### To-do item:
Go through the entries below and tally the lines containing the string "pixels"; report only the tally.

### Stored data:
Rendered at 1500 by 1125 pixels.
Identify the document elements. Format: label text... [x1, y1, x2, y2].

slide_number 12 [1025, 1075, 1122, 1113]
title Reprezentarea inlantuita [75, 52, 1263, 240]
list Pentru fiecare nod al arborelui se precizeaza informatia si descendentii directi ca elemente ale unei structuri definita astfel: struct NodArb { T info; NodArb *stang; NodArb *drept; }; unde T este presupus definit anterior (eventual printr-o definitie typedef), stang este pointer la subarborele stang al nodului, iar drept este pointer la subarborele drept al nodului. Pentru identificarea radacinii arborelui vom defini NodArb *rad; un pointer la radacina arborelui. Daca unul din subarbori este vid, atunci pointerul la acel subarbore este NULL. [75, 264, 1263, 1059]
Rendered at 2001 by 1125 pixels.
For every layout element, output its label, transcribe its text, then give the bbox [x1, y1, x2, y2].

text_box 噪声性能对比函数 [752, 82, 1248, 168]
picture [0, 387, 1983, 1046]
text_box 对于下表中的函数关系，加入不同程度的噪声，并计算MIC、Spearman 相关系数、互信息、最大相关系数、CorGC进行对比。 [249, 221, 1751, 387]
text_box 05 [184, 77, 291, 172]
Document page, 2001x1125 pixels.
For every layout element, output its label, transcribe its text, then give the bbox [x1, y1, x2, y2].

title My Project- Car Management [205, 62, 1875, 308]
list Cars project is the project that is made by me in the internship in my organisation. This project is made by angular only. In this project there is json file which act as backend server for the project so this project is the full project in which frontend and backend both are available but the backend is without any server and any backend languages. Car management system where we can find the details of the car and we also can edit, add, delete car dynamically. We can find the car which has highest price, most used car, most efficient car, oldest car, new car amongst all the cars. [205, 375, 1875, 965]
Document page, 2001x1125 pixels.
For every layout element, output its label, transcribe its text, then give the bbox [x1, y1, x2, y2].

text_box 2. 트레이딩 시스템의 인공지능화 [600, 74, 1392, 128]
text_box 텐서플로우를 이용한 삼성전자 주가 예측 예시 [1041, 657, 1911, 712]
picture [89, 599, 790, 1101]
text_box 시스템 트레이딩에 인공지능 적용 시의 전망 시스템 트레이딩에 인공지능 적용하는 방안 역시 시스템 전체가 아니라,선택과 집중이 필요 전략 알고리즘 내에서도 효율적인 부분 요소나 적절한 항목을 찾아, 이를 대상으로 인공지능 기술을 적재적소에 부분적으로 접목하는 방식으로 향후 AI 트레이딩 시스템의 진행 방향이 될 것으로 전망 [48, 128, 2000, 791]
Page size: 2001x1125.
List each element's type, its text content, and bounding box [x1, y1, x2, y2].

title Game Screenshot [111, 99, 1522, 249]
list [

### Answer section:
4